* [DATA FOR THIS TASK]:
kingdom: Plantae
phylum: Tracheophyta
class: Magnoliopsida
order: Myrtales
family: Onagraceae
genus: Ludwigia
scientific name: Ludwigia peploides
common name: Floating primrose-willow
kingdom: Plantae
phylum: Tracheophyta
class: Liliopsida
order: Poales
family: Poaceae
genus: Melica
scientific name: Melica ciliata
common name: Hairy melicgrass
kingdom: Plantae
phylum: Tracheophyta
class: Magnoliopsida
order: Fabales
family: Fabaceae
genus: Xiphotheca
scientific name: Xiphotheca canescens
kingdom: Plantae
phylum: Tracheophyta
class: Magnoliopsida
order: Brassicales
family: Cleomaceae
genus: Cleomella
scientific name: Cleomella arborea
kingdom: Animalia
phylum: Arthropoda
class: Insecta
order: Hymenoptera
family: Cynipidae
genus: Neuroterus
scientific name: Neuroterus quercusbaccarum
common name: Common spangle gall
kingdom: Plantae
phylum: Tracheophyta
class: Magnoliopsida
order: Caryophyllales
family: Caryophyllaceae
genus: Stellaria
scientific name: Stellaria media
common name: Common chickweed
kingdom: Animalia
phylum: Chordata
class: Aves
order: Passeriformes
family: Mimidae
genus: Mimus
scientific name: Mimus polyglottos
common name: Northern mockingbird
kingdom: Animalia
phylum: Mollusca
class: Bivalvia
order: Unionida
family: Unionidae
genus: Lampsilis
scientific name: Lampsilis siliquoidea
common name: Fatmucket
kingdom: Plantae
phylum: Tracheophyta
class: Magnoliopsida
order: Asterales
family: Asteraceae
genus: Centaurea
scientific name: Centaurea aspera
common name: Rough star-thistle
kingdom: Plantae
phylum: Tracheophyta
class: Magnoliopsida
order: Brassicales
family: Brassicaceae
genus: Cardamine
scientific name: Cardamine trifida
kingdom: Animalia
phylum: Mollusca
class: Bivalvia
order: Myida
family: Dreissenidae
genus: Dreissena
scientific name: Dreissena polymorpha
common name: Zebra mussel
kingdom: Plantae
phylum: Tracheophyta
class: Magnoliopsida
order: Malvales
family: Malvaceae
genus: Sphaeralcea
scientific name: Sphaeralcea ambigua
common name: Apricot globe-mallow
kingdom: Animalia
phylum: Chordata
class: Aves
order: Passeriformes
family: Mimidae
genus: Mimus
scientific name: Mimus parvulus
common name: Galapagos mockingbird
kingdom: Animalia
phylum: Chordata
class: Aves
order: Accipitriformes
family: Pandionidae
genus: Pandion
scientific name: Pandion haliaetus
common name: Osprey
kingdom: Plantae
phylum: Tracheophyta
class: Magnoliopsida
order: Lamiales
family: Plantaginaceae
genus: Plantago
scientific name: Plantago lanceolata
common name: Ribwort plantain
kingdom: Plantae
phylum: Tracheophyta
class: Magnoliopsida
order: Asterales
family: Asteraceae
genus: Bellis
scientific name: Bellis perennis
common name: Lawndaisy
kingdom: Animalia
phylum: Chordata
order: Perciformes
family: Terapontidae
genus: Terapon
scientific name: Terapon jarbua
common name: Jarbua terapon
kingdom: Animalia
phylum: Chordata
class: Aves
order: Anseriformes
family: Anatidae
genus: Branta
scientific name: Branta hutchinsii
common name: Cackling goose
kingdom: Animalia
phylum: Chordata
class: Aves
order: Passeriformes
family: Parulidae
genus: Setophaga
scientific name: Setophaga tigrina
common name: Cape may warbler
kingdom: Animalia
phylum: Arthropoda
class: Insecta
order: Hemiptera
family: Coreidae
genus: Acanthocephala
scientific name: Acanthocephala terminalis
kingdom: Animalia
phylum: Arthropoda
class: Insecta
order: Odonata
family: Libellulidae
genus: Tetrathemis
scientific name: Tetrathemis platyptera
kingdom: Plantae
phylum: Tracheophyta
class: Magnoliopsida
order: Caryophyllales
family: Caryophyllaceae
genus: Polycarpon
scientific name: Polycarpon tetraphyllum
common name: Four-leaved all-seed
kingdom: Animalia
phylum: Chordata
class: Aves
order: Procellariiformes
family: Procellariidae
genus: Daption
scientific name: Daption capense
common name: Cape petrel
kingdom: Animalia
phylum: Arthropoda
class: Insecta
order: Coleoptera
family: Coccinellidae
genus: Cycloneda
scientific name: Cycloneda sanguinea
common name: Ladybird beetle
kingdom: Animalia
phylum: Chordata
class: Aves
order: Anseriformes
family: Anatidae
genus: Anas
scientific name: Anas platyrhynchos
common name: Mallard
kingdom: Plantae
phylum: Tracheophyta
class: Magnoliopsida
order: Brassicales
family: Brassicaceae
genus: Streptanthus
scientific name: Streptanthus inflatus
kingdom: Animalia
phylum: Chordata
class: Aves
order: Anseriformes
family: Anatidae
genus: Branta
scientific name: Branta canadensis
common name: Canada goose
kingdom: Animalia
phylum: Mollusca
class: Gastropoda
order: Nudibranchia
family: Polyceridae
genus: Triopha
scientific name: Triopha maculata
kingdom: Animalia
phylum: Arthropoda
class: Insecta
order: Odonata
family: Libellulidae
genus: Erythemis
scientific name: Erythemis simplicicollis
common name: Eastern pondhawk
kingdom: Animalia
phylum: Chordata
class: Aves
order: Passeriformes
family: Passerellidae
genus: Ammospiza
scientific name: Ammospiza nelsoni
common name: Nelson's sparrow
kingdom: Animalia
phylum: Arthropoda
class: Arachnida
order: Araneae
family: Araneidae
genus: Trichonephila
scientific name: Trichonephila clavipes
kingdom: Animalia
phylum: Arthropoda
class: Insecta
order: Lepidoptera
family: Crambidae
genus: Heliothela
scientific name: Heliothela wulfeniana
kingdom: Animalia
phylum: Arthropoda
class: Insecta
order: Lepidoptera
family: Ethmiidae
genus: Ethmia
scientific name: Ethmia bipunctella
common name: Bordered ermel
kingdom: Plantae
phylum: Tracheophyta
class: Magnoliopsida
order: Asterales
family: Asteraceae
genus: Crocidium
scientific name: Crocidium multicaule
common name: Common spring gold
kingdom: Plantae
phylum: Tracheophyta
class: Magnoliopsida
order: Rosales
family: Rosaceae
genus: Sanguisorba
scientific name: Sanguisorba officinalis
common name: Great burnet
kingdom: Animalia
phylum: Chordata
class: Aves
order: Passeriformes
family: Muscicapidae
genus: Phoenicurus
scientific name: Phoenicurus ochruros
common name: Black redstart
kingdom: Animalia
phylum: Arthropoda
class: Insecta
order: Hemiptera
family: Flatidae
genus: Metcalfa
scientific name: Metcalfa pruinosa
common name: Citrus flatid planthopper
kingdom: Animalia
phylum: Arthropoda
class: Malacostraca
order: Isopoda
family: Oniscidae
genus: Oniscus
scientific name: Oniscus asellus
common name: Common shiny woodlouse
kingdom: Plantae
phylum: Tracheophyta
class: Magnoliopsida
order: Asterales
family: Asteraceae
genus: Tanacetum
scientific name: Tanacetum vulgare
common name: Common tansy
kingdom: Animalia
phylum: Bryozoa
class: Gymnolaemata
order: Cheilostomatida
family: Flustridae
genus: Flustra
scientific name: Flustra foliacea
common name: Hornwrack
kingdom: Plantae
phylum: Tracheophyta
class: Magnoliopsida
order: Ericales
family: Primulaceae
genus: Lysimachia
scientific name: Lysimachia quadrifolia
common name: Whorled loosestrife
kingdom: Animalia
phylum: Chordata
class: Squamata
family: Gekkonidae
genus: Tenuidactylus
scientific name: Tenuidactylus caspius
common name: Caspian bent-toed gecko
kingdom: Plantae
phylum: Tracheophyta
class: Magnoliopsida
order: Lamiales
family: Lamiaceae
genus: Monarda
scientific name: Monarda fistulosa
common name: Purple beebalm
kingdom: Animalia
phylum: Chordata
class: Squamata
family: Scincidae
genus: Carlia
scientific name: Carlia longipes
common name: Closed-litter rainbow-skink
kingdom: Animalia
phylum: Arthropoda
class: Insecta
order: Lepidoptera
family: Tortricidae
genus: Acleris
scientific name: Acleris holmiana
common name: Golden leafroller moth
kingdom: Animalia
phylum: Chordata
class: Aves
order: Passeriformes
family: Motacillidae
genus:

* [THE TASK]: Starting at the first of the lines above and ending at the one containing "genus: Xiphotheca", rewrite them with "common name" renamed to "vernacular name" and nothing else changed.

* [SOLUTION TO THIS EXERCISE]:
kingdom: Plantae
phylum: Tracheophyta
class: Magnoliopsida
order: Myrtales
family: Onagraceae
genus: Ludwigia
scientific name: Ludwigia peploides
vernacular name: Floating primrose-willow
kingdom: Plantae
phylum: Tracheophyta
class: Liliopsida
order: Poales
family: Poaceae
genus: Melica
scientific name: Melica ciliata
vernacular name: Hairy melicgrass
kingdom: Plantae
phylum: Tracheophyta
class: Magnoliopsida
order: Fabales
family: Fabaceae
genus: Xiphotheca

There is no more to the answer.